Für welche künftigen Positionen empfiehlt sich Jens Spahn?
Bandelow: Ich bin davon überzeugt, dass Herr Spahn Interesse hat, fast jedes andere Ressort zu machen als das Gesundheitsressort, wo ihm jeder schon jetzt ein hohes Fachwissen zuschreiben würde. Das Wirtschaftsressort fände ich als nächsten Schritt naheliegend. Auch das Finanzressort wäre für ihn sicherlich attraktiv. Kurzum: Wenn er höher hinaus will, muss er versuchen, in den Köpfen der Menschen nicht nur der Gesundheitspolitiker zu sein. Da hilft jedes andere Ministerium.
Gibt es für seinen Politikstil Vorbilder?
Bandelow: Herr Spahn erinnert mich an den jungen Horst Seehofer, der als Gesundheitsminister auch sehr polarisiert hat und konfliktorientiert gegenüber den Stakeholdern im Gesundheitswesen vorgegangen ist. Daran scheint sich Spahn zu orientieren, wenn er sich selbst in die Nachfolge von Lahnstein setzt. Man hat den Eindruck, er sieht sich geradezu als der wiedergeborene Horst Seehofer. Wie der CSU-Politiker damals hat er erkennbar andere Ambitionen als Gesundheitsminister zu sein.
Könnten Spahns Eile und sein zügiger Stil nicht auch damit zu tun haben, dass er vor der Bestandsaufnahme des Koalitionsvertrags Ende des Jahres Fakten schaffen will?

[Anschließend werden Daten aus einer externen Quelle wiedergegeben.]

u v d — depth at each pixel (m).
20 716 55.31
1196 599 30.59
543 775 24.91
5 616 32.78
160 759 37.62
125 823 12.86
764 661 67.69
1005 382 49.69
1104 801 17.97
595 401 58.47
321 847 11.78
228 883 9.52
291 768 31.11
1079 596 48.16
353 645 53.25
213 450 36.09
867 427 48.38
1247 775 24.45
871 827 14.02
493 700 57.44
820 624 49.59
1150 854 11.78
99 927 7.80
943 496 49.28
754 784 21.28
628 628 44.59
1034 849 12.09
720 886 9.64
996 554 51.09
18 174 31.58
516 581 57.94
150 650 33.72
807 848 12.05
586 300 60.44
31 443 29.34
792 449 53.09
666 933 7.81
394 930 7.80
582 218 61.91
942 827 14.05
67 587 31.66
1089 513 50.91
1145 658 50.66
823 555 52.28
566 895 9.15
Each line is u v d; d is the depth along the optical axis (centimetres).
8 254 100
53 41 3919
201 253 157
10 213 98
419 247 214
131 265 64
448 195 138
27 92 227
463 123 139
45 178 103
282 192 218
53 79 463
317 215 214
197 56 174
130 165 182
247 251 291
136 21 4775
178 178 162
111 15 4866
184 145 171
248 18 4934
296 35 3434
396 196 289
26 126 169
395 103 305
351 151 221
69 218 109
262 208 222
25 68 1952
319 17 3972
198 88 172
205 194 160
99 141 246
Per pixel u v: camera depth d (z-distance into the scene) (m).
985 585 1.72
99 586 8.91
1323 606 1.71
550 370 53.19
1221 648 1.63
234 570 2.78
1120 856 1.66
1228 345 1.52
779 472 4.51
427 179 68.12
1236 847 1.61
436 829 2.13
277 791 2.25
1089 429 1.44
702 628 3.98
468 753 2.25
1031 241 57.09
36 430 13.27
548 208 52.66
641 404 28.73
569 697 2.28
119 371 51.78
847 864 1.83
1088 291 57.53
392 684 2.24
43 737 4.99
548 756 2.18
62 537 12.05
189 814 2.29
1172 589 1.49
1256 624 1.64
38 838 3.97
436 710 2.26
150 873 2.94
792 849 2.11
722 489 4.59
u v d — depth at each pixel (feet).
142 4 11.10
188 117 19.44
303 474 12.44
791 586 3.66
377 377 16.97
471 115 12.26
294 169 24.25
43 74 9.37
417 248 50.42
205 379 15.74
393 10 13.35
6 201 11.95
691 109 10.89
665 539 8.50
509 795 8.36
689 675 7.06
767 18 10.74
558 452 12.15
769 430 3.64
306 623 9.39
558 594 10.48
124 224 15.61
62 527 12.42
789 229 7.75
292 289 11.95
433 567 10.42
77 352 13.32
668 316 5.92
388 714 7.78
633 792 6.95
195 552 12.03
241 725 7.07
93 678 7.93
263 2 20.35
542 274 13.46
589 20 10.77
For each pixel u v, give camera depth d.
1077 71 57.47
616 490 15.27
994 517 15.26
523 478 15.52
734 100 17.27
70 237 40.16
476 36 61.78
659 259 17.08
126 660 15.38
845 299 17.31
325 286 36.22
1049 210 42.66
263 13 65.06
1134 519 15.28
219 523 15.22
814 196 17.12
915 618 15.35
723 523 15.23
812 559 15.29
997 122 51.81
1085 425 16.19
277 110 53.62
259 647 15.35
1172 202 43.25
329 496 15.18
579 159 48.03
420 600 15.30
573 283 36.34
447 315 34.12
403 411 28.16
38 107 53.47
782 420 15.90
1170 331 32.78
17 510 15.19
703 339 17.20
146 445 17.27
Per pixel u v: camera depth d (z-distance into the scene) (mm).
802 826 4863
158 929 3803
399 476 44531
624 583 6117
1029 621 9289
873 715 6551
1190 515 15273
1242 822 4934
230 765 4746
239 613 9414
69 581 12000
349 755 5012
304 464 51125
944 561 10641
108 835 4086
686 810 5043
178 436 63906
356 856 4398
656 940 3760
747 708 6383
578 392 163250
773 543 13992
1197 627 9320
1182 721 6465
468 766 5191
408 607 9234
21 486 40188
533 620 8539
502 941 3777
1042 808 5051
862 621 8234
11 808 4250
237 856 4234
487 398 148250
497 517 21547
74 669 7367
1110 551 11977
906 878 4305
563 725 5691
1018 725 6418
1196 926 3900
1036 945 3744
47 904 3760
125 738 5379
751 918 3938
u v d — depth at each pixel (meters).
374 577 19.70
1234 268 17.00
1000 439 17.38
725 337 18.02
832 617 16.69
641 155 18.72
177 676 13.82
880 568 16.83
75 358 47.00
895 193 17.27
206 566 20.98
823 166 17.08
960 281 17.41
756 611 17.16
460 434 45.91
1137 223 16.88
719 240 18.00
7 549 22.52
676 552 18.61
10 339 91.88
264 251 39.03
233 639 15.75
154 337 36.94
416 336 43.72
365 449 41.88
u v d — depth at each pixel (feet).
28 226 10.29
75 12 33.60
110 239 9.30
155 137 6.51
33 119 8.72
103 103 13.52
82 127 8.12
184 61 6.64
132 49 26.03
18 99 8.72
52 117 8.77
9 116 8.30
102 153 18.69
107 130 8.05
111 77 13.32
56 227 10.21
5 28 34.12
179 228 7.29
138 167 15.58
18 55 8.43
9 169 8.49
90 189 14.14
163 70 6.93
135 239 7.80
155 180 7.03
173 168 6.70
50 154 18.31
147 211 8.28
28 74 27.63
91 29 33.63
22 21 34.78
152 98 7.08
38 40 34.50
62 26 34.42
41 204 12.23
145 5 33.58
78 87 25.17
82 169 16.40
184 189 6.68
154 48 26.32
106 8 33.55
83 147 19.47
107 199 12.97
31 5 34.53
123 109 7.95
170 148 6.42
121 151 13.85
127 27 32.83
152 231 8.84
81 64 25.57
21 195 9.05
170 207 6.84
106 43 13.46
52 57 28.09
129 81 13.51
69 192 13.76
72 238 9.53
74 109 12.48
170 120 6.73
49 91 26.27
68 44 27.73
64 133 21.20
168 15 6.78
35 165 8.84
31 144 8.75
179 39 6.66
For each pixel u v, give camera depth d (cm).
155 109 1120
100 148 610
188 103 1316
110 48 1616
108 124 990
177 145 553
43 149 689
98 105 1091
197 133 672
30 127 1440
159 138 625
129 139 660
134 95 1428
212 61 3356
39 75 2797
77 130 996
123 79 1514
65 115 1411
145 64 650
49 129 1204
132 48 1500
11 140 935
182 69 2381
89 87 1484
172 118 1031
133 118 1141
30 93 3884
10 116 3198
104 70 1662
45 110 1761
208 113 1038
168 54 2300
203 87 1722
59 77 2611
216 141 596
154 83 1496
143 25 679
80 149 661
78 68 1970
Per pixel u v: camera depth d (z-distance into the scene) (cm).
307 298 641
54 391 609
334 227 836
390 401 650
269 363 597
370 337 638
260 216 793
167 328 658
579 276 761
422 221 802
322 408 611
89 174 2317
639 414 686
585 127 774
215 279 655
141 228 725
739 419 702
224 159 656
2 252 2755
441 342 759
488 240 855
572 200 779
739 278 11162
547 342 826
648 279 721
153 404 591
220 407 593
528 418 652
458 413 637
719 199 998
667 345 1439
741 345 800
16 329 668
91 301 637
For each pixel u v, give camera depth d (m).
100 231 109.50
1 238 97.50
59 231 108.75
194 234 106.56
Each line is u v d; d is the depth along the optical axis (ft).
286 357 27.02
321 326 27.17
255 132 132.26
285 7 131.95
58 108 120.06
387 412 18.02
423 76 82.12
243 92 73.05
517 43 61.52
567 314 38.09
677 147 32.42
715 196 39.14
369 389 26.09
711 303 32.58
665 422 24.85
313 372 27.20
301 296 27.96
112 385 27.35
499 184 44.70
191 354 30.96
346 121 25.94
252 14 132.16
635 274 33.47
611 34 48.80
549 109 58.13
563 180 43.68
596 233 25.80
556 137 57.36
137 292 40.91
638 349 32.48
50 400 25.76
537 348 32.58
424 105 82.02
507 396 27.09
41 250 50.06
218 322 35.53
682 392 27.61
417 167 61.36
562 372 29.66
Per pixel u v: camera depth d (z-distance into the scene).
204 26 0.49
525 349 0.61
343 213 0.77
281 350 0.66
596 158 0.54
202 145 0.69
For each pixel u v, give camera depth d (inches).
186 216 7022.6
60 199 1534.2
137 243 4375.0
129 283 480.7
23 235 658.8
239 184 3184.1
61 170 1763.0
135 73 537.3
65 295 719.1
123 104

Bandelow: Ich glaube nicht, dass er dafür verantwortlich gemacht würde, wenn Teile des Koalitionsvertrags nicht abgearbeitet wären, wenn die Koalition zu Bruch gehen sollte. Er ist dabei, den Koalitionsvertrag überzuerfüllen und hat zuletzt ein paar Provokationen eingebaut.
Spahn versucht zu zentralisieren und hat dies auch schon in manchen Bereichen getan.
Aber die Provokationen richten sich eher gegen die Selbstverwaltung oder gegen die Bundesländer. Das sind nicht die Vorhaben, die am Ende Gesetz werden. Er setzt nur die Dinge durch, die die SPD mitträgt.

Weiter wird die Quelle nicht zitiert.